The general opposition to dumping is that it negatively impacts the local industry. Cheaper chicken from overseas will translate to less revenue for local producers. This has a negative influence on economic development and job creation in the poultry industry. The Department of Trade in South Africa had instituted tariffs on chicken imports prior to their lapsing and non-renewal, which drew the ire of the industry as exemplified in the release from SA Poultry.

From a consumer’s perspective, tariffs, which a priori increase the costs of products, are an injustice. Every tariff instituted by a state essentially punishes a citizen of that nation for exercising their liberty and choosing to buy a foreign product instead of a local one. In a voluntary transaction no force is used, so ideally no law should operate.

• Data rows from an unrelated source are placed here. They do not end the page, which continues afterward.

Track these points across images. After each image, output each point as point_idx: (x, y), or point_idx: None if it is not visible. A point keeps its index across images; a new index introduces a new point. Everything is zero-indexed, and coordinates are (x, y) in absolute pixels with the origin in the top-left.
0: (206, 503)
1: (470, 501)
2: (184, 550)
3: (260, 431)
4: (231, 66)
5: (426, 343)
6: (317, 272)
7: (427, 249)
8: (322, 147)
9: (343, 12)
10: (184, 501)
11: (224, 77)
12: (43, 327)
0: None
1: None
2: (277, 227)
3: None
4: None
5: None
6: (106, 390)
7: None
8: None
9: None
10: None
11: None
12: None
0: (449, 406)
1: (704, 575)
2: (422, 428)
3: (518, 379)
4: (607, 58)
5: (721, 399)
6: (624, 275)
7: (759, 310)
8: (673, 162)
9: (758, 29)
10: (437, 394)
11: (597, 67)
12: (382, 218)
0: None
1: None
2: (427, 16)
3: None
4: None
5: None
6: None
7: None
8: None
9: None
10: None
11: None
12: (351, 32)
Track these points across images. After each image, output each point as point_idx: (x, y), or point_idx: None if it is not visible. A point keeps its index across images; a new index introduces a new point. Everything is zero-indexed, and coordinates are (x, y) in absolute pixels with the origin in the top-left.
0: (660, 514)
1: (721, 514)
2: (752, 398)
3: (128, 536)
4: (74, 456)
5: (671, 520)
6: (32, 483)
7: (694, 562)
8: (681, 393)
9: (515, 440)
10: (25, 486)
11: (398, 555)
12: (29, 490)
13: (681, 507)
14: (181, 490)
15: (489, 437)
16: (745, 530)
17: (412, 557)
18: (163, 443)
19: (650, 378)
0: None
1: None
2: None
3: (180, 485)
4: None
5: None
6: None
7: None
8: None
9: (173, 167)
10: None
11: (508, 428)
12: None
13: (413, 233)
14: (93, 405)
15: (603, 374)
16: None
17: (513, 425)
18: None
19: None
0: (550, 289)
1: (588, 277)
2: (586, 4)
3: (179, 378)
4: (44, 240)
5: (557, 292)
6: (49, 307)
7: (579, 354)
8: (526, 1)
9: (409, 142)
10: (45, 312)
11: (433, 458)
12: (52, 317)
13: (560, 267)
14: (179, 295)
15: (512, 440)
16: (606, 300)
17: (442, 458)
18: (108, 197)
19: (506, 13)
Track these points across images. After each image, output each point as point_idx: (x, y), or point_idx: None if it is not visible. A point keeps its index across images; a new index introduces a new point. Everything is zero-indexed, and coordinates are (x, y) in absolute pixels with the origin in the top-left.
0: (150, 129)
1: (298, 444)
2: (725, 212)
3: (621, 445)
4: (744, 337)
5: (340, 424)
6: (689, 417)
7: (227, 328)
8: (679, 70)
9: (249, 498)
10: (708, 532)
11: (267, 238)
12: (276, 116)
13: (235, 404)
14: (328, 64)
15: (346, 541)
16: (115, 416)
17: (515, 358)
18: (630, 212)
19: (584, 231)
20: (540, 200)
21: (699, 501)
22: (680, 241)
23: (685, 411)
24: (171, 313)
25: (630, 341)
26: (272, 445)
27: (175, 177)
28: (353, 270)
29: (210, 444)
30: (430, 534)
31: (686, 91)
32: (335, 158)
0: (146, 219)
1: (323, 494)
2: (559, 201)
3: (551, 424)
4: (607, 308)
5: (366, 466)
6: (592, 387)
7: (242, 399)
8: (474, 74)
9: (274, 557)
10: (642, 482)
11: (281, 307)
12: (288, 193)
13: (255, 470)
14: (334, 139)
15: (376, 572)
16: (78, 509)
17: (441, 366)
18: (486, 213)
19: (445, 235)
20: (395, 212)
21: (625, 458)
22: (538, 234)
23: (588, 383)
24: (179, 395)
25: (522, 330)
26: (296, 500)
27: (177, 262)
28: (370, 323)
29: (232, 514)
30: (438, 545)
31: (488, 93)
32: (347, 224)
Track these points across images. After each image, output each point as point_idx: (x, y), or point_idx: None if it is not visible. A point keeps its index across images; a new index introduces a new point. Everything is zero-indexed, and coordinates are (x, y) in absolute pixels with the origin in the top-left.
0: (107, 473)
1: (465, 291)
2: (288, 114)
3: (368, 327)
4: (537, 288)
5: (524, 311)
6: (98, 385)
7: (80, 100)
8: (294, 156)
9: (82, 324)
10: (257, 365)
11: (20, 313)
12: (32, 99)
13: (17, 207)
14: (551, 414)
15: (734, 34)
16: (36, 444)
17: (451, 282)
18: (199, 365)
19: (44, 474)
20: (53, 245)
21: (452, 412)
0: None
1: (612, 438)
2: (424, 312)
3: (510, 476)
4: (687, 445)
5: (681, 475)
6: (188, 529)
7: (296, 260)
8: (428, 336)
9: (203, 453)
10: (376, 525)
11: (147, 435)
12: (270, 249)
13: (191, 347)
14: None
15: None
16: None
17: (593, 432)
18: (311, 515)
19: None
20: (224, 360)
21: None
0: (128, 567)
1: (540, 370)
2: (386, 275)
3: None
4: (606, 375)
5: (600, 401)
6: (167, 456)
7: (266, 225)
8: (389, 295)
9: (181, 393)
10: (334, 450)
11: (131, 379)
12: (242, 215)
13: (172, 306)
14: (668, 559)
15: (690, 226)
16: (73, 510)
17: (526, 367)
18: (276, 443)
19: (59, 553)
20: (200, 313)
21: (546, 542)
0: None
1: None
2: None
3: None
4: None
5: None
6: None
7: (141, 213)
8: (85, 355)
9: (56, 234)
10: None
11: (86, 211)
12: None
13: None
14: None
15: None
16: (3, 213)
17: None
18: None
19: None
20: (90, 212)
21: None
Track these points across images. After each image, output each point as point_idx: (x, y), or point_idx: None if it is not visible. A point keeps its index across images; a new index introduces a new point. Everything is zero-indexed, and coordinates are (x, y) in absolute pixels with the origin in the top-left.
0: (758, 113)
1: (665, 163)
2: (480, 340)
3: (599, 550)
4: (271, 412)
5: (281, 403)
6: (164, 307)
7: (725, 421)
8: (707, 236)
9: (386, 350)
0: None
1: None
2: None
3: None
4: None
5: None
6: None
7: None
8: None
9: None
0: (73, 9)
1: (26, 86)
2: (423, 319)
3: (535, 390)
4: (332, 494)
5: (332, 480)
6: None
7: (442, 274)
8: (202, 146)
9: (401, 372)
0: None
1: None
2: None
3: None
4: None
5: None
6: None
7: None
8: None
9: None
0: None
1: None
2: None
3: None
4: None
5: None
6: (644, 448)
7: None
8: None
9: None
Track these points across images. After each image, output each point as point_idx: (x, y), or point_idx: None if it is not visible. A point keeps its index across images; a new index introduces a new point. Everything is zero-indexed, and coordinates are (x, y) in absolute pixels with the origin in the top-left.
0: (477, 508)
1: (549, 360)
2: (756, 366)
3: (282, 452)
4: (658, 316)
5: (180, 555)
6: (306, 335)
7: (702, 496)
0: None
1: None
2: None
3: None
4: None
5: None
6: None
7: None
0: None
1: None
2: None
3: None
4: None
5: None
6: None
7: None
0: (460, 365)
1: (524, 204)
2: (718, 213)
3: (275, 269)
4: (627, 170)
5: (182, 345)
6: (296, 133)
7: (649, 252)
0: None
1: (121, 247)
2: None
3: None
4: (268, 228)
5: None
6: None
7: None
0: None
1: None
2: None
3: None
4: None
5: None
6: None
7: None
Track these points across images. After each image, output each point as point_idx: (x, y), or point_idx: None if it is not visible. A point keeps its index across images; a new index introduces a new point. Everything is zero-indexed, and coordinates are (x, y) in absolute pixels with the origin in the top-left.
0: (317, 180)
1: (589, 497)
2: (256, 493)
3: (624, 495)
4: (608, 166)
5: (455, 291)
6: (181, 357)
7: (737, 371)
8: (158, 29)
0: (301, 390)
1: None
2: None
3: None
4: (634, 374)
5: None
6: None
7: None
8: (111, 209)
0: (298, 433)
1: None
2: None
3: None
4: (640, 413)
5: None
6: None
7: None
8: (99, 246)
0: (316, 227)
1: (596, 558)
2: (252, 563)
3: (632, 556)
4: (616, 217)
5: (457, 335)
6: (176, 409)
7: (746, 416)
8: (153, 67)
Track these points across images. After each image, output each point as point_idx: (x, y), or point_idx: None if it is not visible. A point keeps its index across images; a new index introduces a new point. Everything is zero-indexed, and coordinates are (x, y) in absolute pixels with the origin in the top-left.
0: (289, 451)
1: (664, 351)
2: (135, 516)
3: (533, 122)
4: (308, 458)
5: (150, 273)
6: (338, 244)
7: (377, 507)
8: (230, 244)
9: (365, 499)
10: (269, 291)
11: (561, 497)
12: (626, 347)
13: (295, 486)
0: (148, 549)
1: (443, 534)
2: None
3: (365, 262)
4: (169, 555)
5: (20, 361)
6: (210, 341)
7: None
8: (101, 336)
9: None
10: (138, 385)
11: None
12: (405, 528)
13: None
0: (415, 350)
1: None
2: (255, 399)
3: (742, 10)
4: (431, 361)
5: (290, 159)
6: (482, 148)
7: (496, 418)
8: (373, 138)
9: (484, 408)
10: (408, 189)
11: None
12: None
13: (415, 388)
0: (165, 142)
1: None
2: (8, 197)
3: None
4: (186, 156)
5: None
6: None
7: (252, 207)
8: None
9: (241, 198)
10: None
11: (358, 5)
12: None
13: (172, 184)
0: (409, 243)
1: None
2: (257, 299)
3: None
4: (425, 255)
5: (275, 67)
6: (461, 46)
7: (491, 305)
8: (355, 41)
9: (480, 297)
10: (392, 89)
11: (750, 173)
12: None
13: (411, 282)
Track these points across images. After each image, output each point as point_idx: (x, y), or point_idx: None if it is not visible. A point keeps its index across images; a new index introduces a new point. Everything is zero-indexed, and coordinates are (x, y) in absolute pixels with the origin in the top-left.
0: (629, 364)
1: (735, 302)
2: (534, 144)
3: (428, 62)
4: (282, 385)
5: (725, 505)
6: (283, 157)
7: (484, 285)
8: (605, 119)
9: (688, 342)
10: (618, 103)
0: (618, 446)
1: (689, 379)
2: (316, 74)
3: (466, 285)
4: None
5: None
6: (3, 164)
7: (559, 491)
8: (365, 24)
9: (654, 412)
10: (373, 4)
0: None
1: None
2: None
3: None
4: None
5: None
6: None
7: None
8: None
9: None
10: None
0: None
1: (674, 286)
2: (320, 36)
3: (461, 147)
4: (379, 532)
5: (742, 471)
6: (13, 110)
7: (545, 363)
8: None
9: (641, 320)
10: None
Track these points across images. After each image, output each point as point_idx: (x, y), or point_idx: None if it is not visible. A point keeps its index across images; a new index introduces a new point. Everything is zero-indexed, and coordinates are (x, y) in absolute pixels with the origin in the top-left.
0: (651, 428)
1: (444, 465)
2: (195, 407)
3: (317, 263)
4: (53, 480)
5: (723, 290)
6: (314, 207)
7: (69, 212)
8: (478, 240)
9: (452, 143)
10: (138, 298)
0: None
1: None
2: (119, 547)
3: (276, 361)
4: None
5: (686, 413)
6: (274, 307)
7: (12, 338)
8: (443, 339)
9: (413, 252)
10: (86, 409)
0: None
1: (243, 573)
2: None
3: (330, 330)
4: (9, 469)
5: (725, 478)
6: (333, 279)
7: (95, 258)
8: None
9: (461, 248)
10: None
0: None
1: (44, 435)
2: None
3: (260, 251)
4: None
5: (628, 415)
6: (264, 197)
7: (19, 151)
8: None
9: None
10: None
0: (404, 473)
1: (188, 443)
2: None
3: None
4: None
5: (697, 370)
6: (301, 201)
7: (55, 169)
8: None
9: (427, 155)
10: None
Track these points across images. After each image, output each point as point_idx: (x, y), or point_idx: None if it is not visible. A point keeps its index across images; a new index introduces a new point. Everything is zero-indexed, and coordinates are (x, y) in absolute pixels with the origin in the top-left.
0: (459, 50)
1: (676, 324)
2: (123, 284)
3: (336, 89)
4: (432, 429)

When it does it is arbitrary, in that it is premised not on an objective harm to an induvial in that trade but rather on the harm to other 3rd parties.

When a consumer buys chicken at a retailer, and they choose the foreign option, (maybe because it is cheaper or said person just likes foreign goods, being ‘bourgeois’ and all) the government should not punish them by instituting a tariff on said chicken, making it more expensive than it would be without the tariff. The impact of that sale, between a consumer and the retailer of foreign imported chicken, is not illegal or unjust in its instance. Thus, having law (tariff) operate on it, is an injustice.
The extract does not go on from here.